# 2010 S-works SL3 vs 2011 Tarmac Pro SL3



## mbnakron88 (Feb 12, 2009)

I have an opportunity to get a deal from my local bike shop. 

1. 2010 Specialized Tarmac SL3 with full Dura Ace 7900, Fizik Arione, Easton 90 Sl bar. I can get it for 5,000 without wheels. 

2. 2011 Specialized Tarmac SL3 Pro with the Sram Red package. It would be the stock set up from Specialized with the TPR brakes etc. I can get it for 4,200. 

I am not worried about the wheels as I have a set of Ksyrium Sl's and Zipp 808's already. 

I would really like the Sram Red group with the frame stiffness of the SL3, but I can't find one locally. My question to the forum is to see if anybody knows if the difference in stiffness between the two frames is significant or not? Is the price worth the difference? 

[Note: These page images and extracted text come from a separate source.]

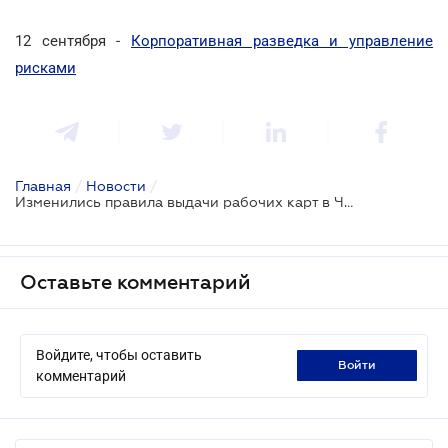
12 сентября -
Корпоративная разведка и управление
рисками
Главная
/
Новости
/
Изменились правила выдачи рабочих карт в Чехию
Оставьте комментарий
Войдите, чтобы оставить
войти
комментарий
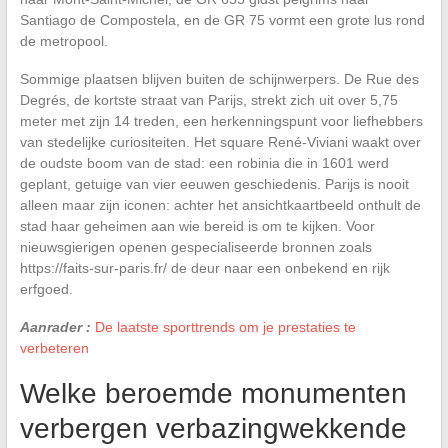
Santiago de Compostela, en de GR 75 vormt een grote lus rond
de metropool.
Sommige plaatsen blijven buiten de schijnwerpers. De Rue des
Degrés, de kortste straat van Parijs, strekt zich uit over 5,75
meter met zijn 14 treden, een herkenningspunt voor liefhebbers
van stedelijke curiositeiten. Het square René-Viviani waakt over
de oudste boom van de stad: een robinia die in 1601 werd
geplant, getuige van vier eeuwen geschiedenis. Parijs is nooit
alleen maar zijn iconen: achter het ansichtkaartbeeld onthult de
stad haar geheimen aan wie bereid is om te kijken. Voor
nieuwsgierigen openen gespecialiseerde bronnen zoals
https://faits-sur-paris.fr/ de deur naar een onbekend en rijk
erfgoed.
Aanrader :
De laatste sporttrends om je prestaties te
verbeteren
Welke beroemde monumenten
verbergen verbazingwekkende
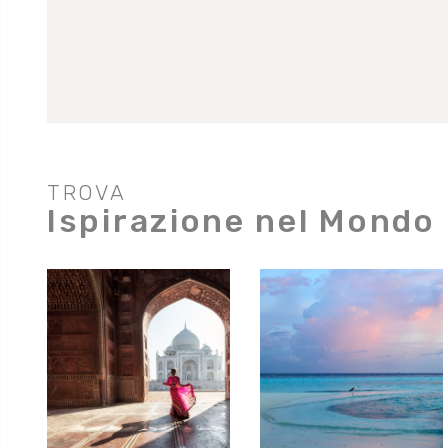
TROVA
Ispirazione nel Mondo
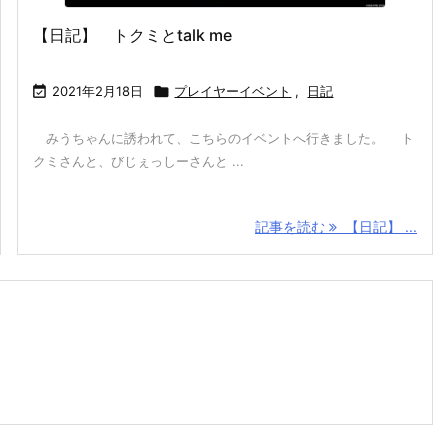
【日記】 トクミとtalk me

2021年2月18日

プレイヤーイベント
,
日記
みうちゃんに誘われて、こちらのイベントへ行きました。 ト
クミさんと、びじぇっしーさんと ...
記事を読む
【日記】 ...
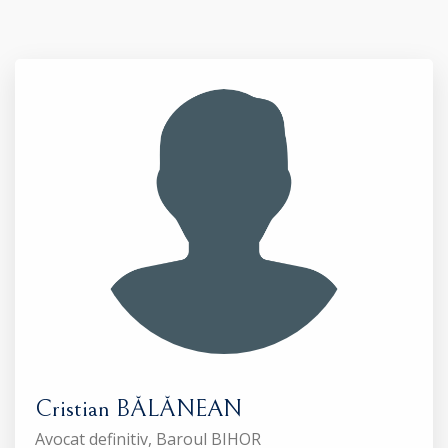
Cristian BĂLĂNEAN
Avocat definitiv, Baroul BIHOR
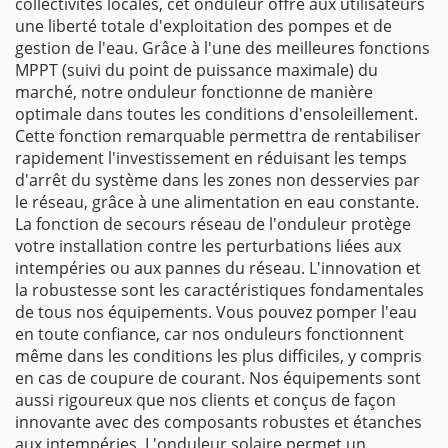
collectivités locales, cet onduleur offre aux utilisateurs
une liberté totale d'exploitation des pompes et de
gestion de l'eau. Grâce à l'une des meilleures fonctions
MPPT (suivi du point de puissance maximale) du
marché, notre onduleur fonctionne de manière
optimale dans toutes les conditions d'ensoleillement.
Cette fonction remarquable permettra de rentabiliser
rapidement l'investissement en réduisant les temps
d'arrêt du système dans les zones non desservies par
le réseau, grâce à une alimentation en eau constante.
La fonction de secours réseau de l'onduleur protège
votre installation contre les perturbations liées aux
intempéries ou aux pannes du réseau. L'innovation et
la robustesse sont les caractéristiques fondamentales
de tous nos équipements. Vous pouvez pomper l'eau
en toute confiance, car nos onduleurs fonctionnent
même dans les conditions les plus difficiles, y compris
en cas de coupure de courant. Nos équipements sont
aussi rigoureux que nos clients et conçus de façon
innovante avec des composants robustes et étanches
aux intempéries. L'onduleur solaire permet un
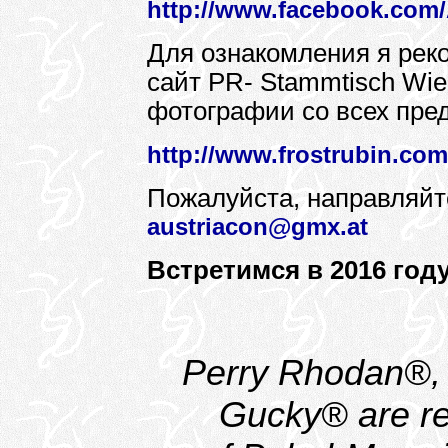
http://www.facebook.com
Для ознакомления я ре
сайт PR- Stammtisch Wie
фотографии со всех пред
http://www.frostrubin.com
Пожалуйста, направляйт
austriacon@gmx.at
Встретимся в 2016 году
Perry Rhodan®,
Gucky® are re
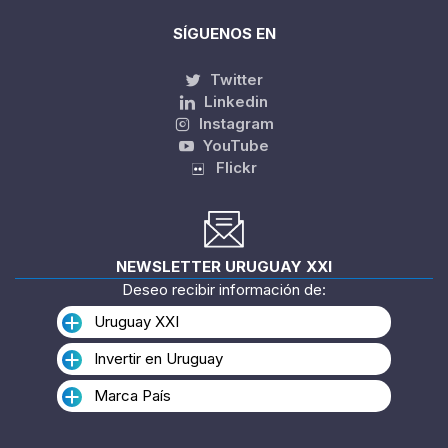
SÍGUENOS EN
Twitter
Linkedin
Instagram
YouTube
Flickr
NEWSLETTER URUGUAY XXI
Deseo recibir información de:
Uruguay XXI
Invertir en Uruguay
Marca País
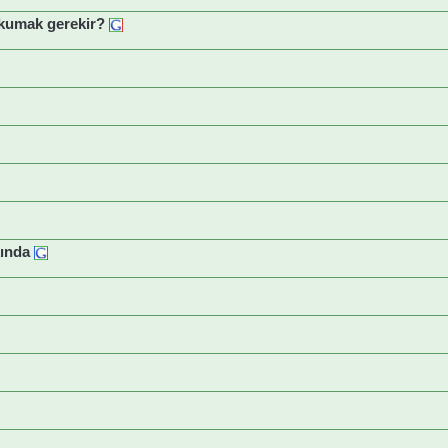
 okumak gerekir?
kında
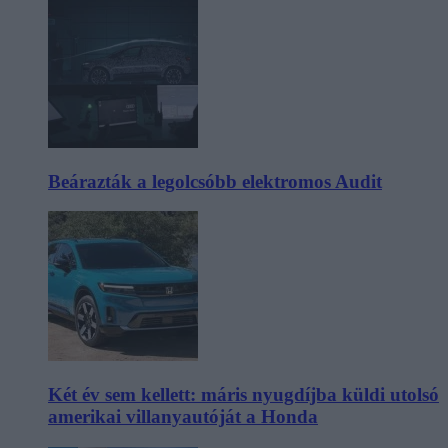
Beárazták a legolcsóbb elektromos Audit
Két év sem kellett: máris nyugdíjba küldi utolsó
amerikai villanyautóját a Honda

Your feedback is appreciated.


----------



## rcjunkie3000 (Sep 5, 2009)

Here's a similar thread that discusses the 11R and 10R carbon differences and BB30 option.
http://forums.roadbikereview.com/showthread.php?t=237987


----------



## jnbrown (Dec 9, 2009)

I went through the same process and decided to go with the S-Works mainly because it is potentially better and the price difference wasn't that much for a frameset,. I also wanted the Specialized OSBB crankset and the only way to get it is on the S-Works frameset.
I did ride both the S-Works and Pro and thought the S-Works was better but the wheels, tires and roads were all different so it wan't definite. I think you buy S-Works for the features and not because you feel a difference on a test ride. It probably takes months of riding to appreciate the difference if there is one.


----------